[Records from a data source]
◇ ◇ ◇ ◇ ◇ ◇ ◇
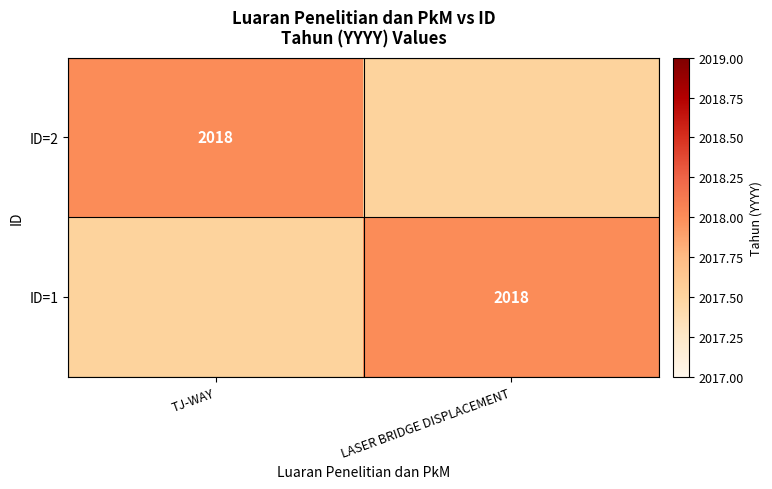

The ID=2 series shows 3244.1 at TJ-WAY. True or false?

False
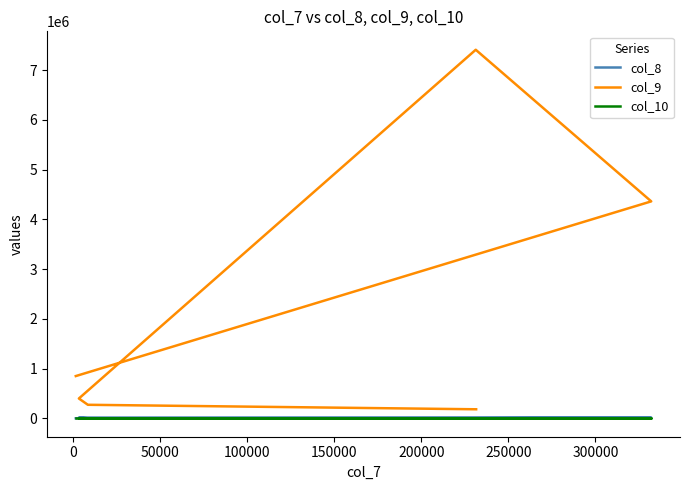

True or false: col_8 and col_10 cross at least once.

False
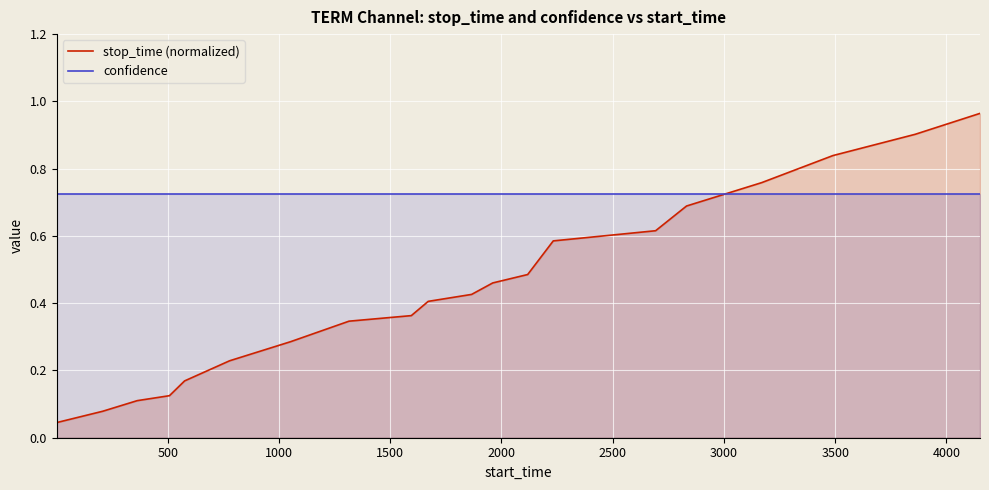

How many intersections are there between stop_time (normalized) and confidence?

1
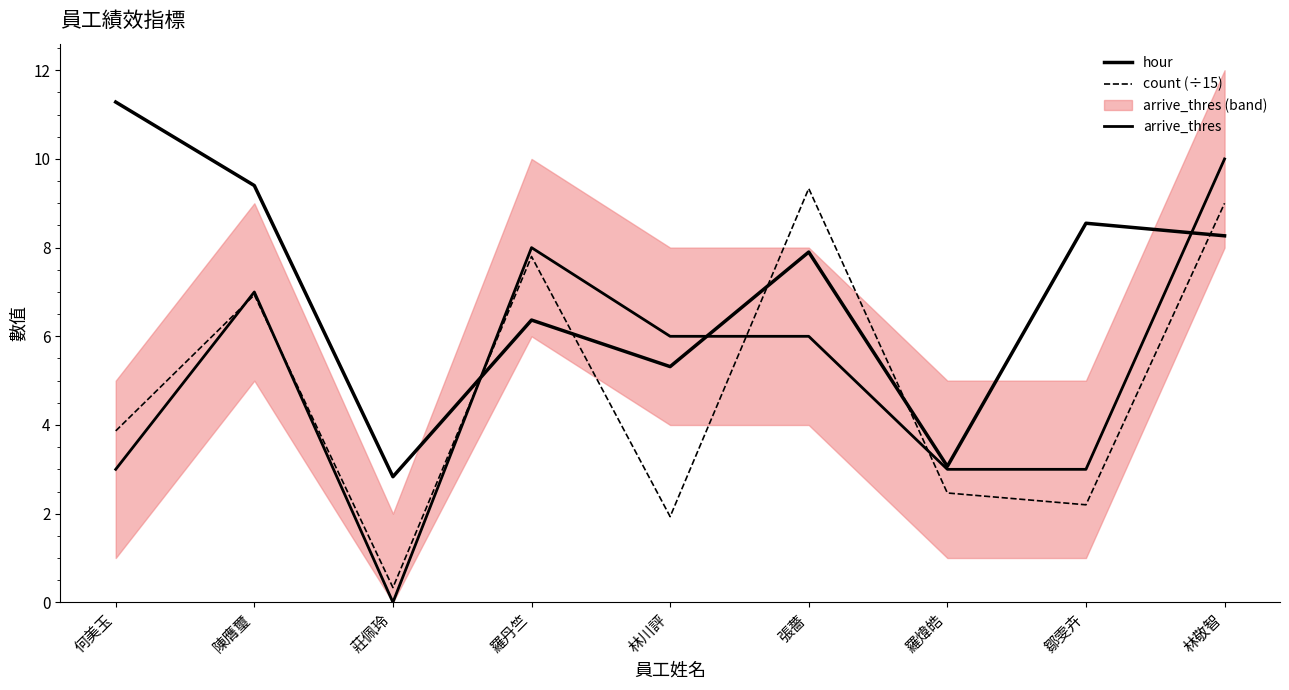

What is the value of the hour point at the 1st from the left?

11.3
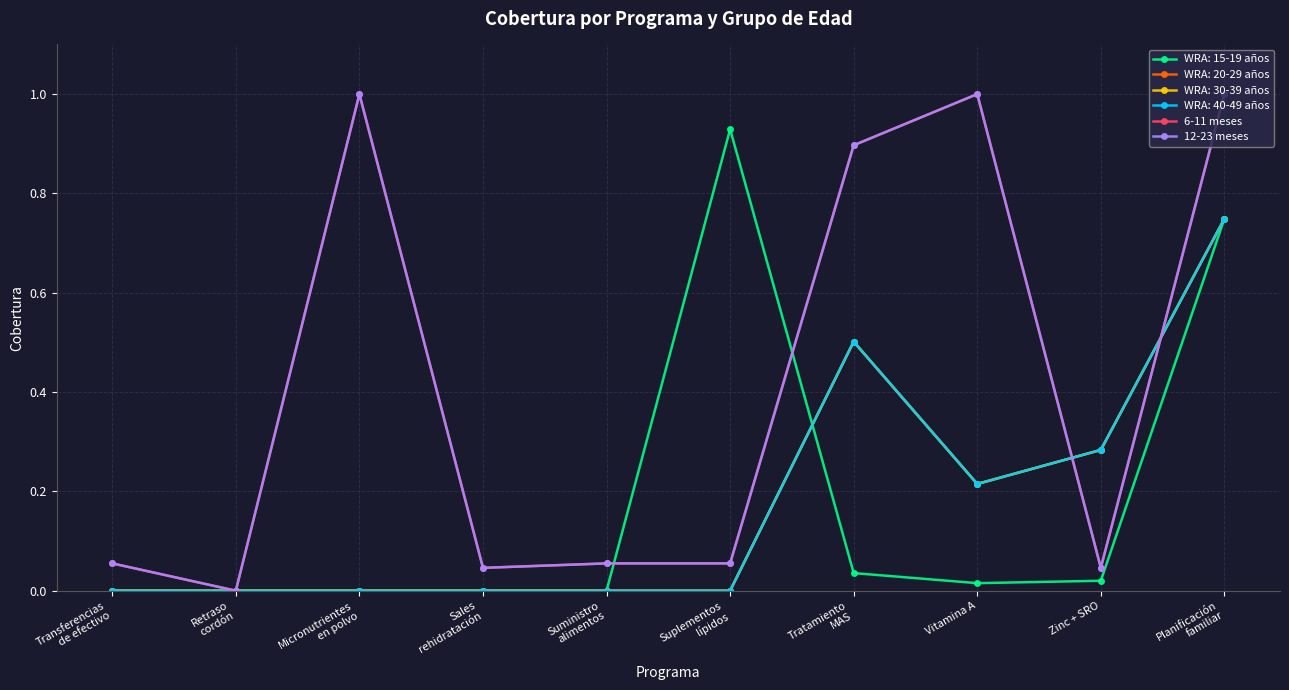

What position from the left is Zinc + SRO?

9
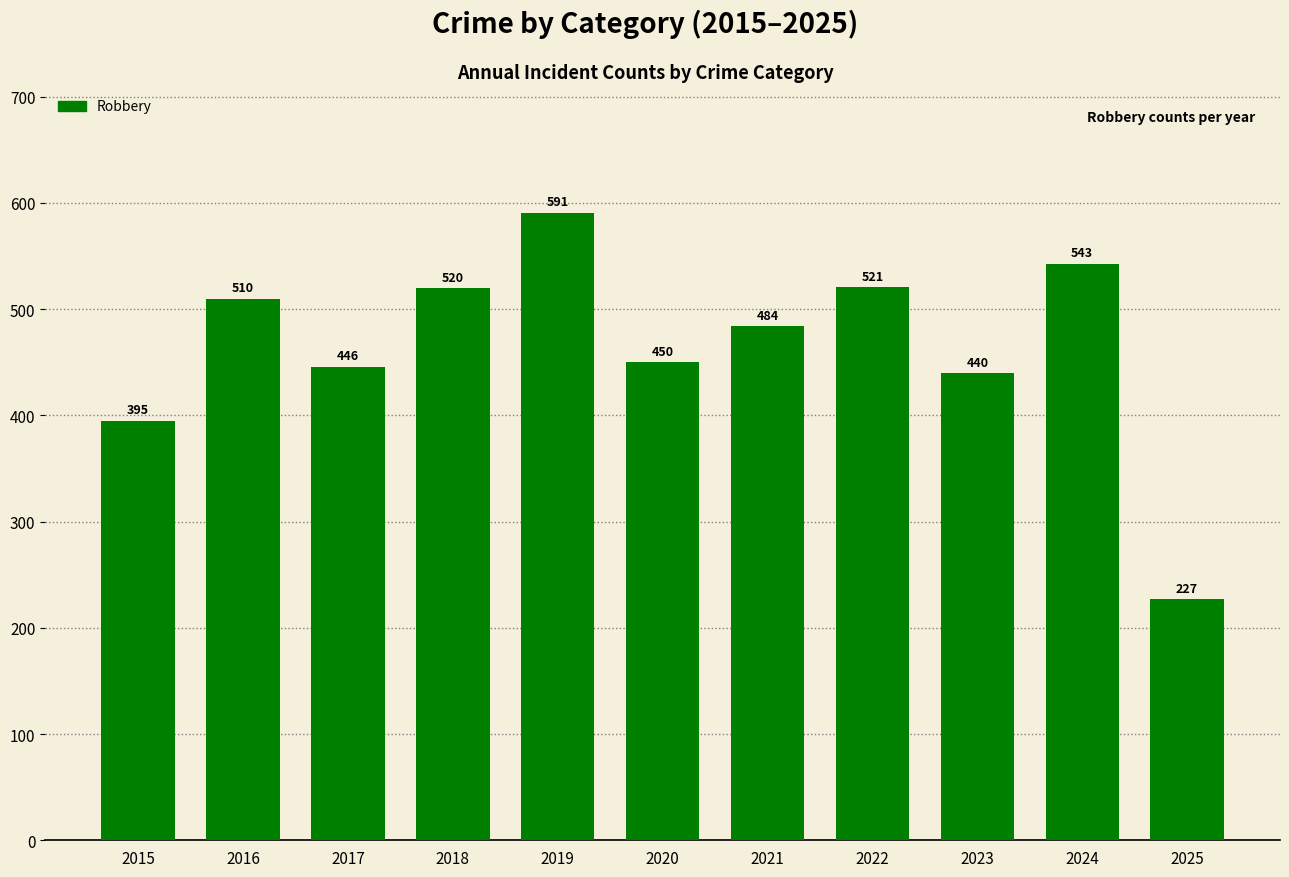

At which label does the data first exceed 484?

2016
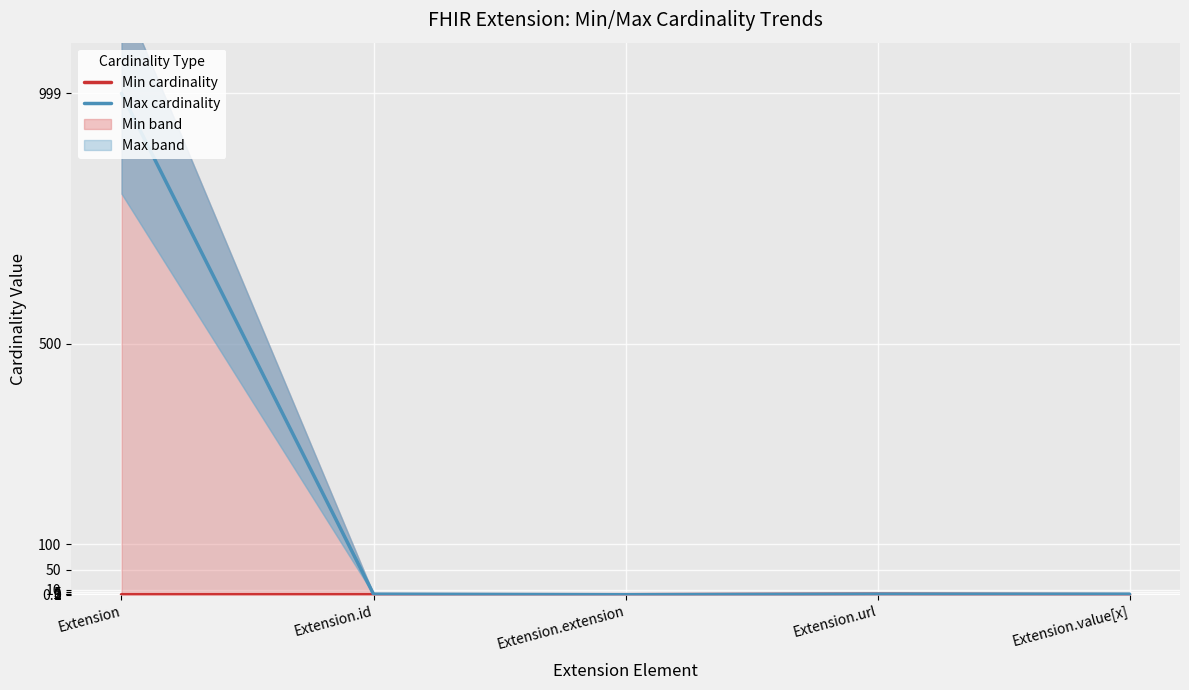

Reading left to right, extract all data points from this chart.

Min cardinality: Extension=0	Extension.id=0	Extension.extension=0	Extension.url=1	Extension.value[x]=0
Max cardinality: Extension=999	Extension.id=1	Extension.extension=0	Extension.url=1	Extension.value[x]=1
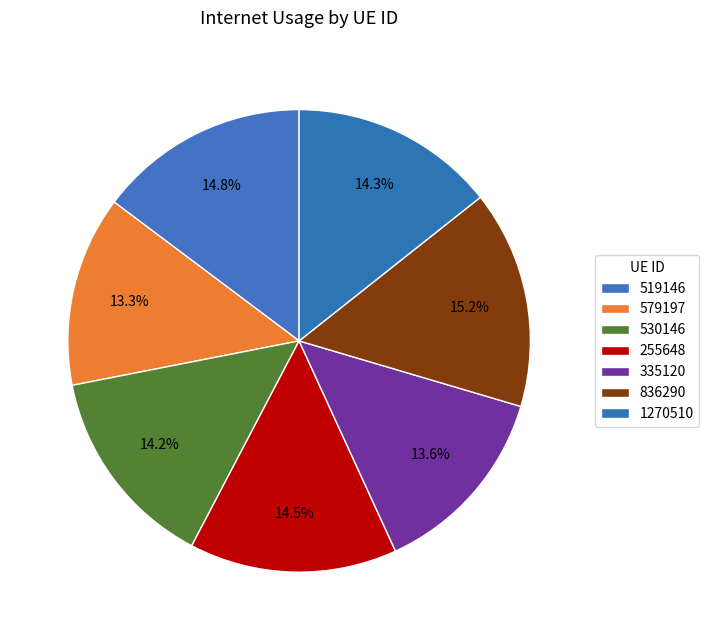

How many segments does this pie chart have?

7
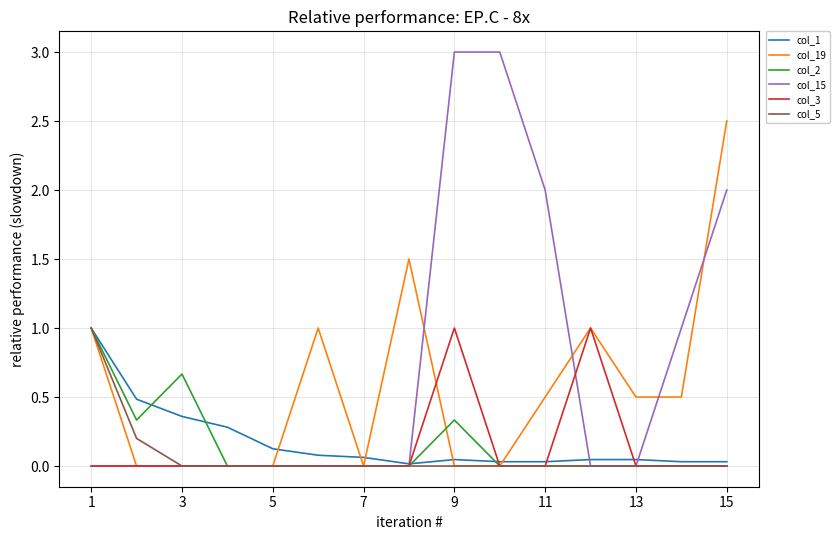

Which series has the largest range (max minus min)?

col_15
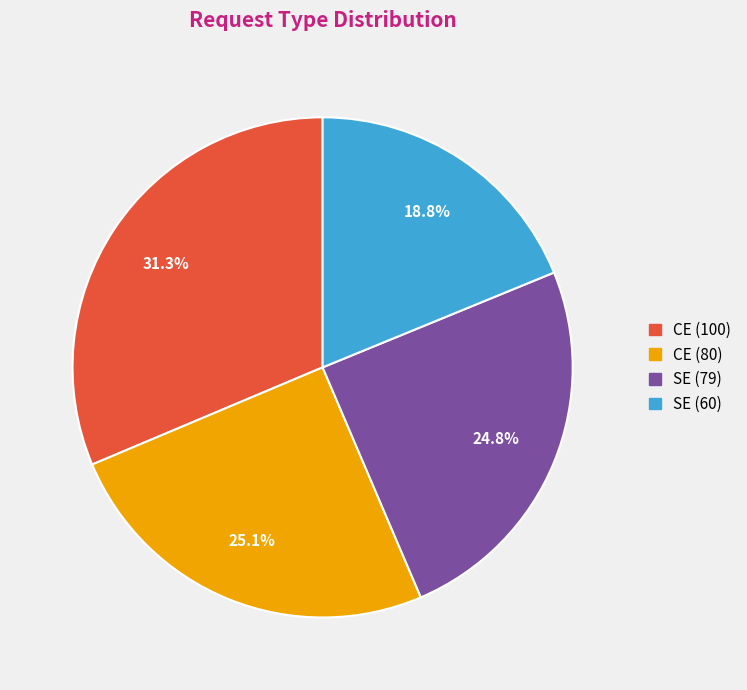

True or false: SE (79) accounts for 25% of the total.

True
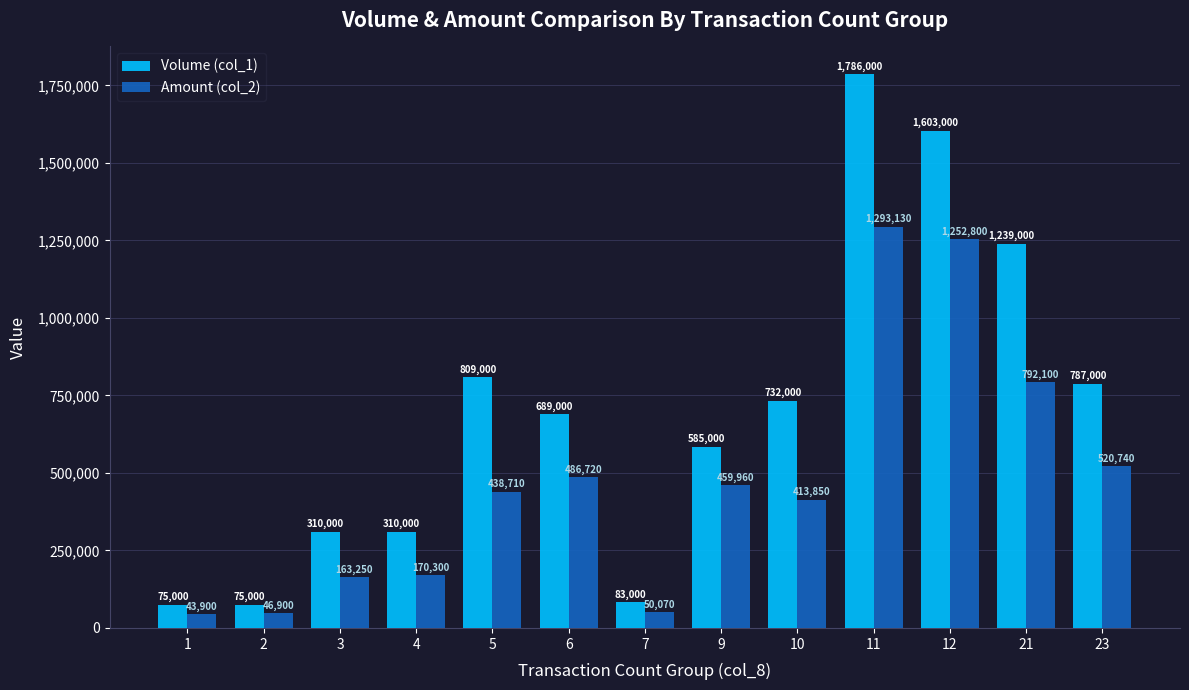

Where is Amount (col_2) nearest to the value 668515?

21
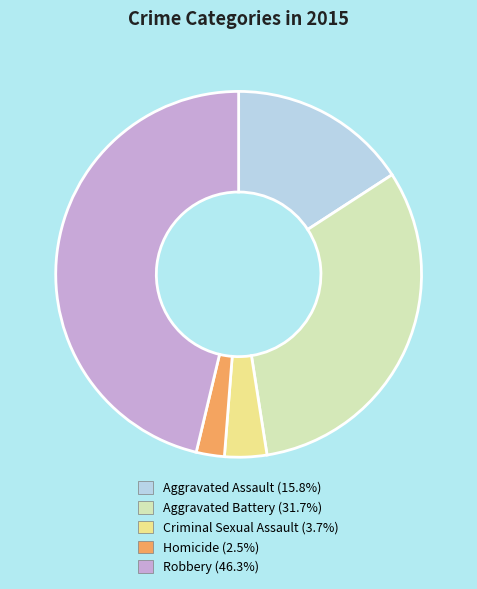

Does Homicide account for over 50% of the chart?

No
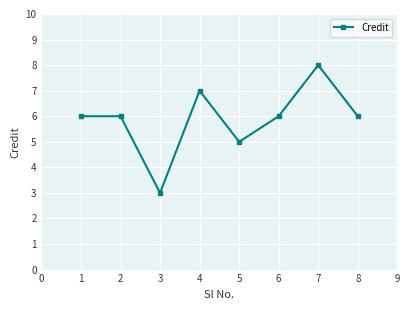

What is the change in value from 3 to 6?

+3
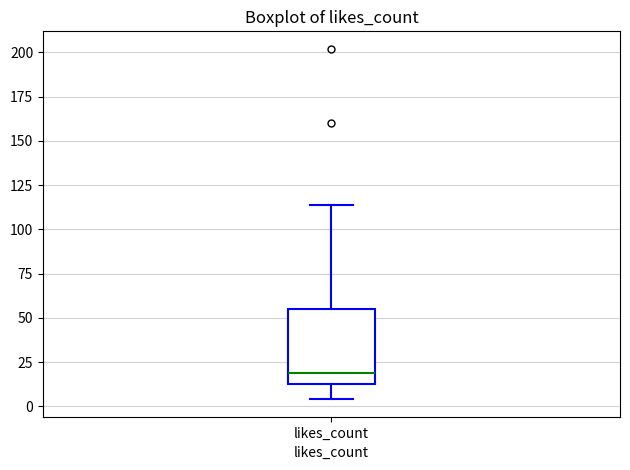

Read this box plot against the y-axis: the position of the median line, the range covered by the box, and the ends of both whiskers. The values are not printed on the chart, so give them approximately, as read against the axis.

median 20, box 15 to 55, whiskers 5 to 115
◇ ◇ ◇ ◇ ◇ ◇ ◇
**Work instructions**
Reproduce all of the material above verbatim, line for line, omitting the pictures.

**Result of the exercise**
The ID=2 series shows 3244.1 at TJ-WAY. True or false?

False

True or false: col_8 and col_10 cross at least once.

False

How many intersections are there between stop_time (normalized) and confidence?

1

What is the value of the hour point at the 1st from the left?

11.3

What position from the left is Zinc + SRO?

9

At which label does the data first exceed 484?

2016

Reading left to right, extract all data points from this chart.

Min cardinality: Extension=0	Extension.id=0	Extension.extension=0	Extension.url=1	Extension.value[x]=0
Max cardinality: Extension=999	Extension.id=1	Extension.extension=0	Extension.url=1	Extension.value[x]=1

How many segments does this pie chart have?

7

Which series has the largest range (max minus min)?

col_15

True or false: SE (79) accounts for 25% of the total.

True

Where is Amount (col_2) nearest to the value 668515?

21

Does Homicide account for over 50% of the chart?

No

What is the change in value from 3 to 6?

+3

Read this box plot against the y-axis: the position of the median line, the range covered by the box, and the ends of both whiskers. The values are not printed on the chart, so give them approximately, as read against the axis.

median 20, box 15 to 55, whiskers 5 to 115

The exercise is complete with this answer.